20. A computer program element, which, after it has been loaded into a memory of a computer, has the effect that the computer carries out a method for computer-aided motion estimation in at least two temporally successive digital images with pixels to which coding information is assigned, comprising:

estimating the motion with subpixel accuracy on the basis of the assignment.

21. A computer-readable storage medium, on which a program is stored which enables a computer, after it has been loaded into a memory of the computer, to carry out a method for computer-aided motion estimation in at least two temporally successive digital images with pixels to which coding information is assigned, comprising:

determining an assignment of each feature point of the first image to a respective feature point of the second image on the basis of the spatial distribution of the set of feature points of the first image and on the basis of the spatial distribution of the set of feature points of the second image; and estimating the motion with subpixel accuracy on the basis of the assignment.

22. A device for computer-aided motion estimation in at least two temporally successive digital images with pixels to which coding information is assigned, comprising:

means for determining a set of feature points of the first image with subpixel accuracy using a first selection criterion, a feature point of the first image being a pixel of the first image, in the case of which the coding information which is assigned to the pixel and the coding information which is assigned in each case to the pixels in a vicinity of the pixel satisfy the first selection criterion;

means for determining a set of feature points of the second image with subpixel accuracy using a second selection criterion, a feature point of the second image being a pixel of the second image, in the case of which the coding information which is assigned to the pixel and the coding information which is assigned in each case to the pixels in a vicinity of the pixel satisfy the second selection criterion;

means for determining an assignment of each feature point of the first image to a respective feature point of the second image on the basis of the spatial distribution of the set of feature points of the first image and on the basis of the spatial distribution of the set of feature points of the second image; and

means for estimating the motion with subpixel accuracy on the basis of the assignment.

23. The device of claim 22, further comprising means for assigning a feature point from the set of feature point from the set of feature points of the first image to a feature point from the set of feature points of the second image with respect to which the feature point from the set of features of the first image has a minimum spatial distance which is determined from the coordinates of the feature point from the set of feature points of the first image and the coordinates of the feature point from the set of feature points of the second image.

24. The device of claim 22, further comprising means for effecting the motion estimation by determining a motion model.

25. The device of claim 24, further comprising means for determining a translation prior to determining the motion model.
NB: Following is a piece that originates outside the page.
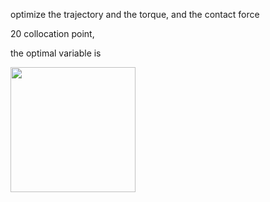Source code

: optimize the trajectory and the torque, and the contact force

20 collocation point, 

the optimal variable is 

<img src="https://github.com/user-attachments/assets/210995d2-95f7-490c-918d-83b3ff340cc9" width="200px"/>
26. The device of claim 24, wherein the motion model is one of an affine motion model and a perspective motion model.

27. The device of claim 24, further comprising means for determining the motion model iteratively.

28. The device of claim 22, further comprising means for choosing the first selection criterion and the second selection criterion such that the feature points from the set of feature points of the first image are edge points of the first image and the feature points from the set of feature points of the second image are edge points of the second image.

29. The device of claim 22, which is used in the case of one of a structure-from-motion method, a method for generating mosaic images, a video compression method and a super-resolution method.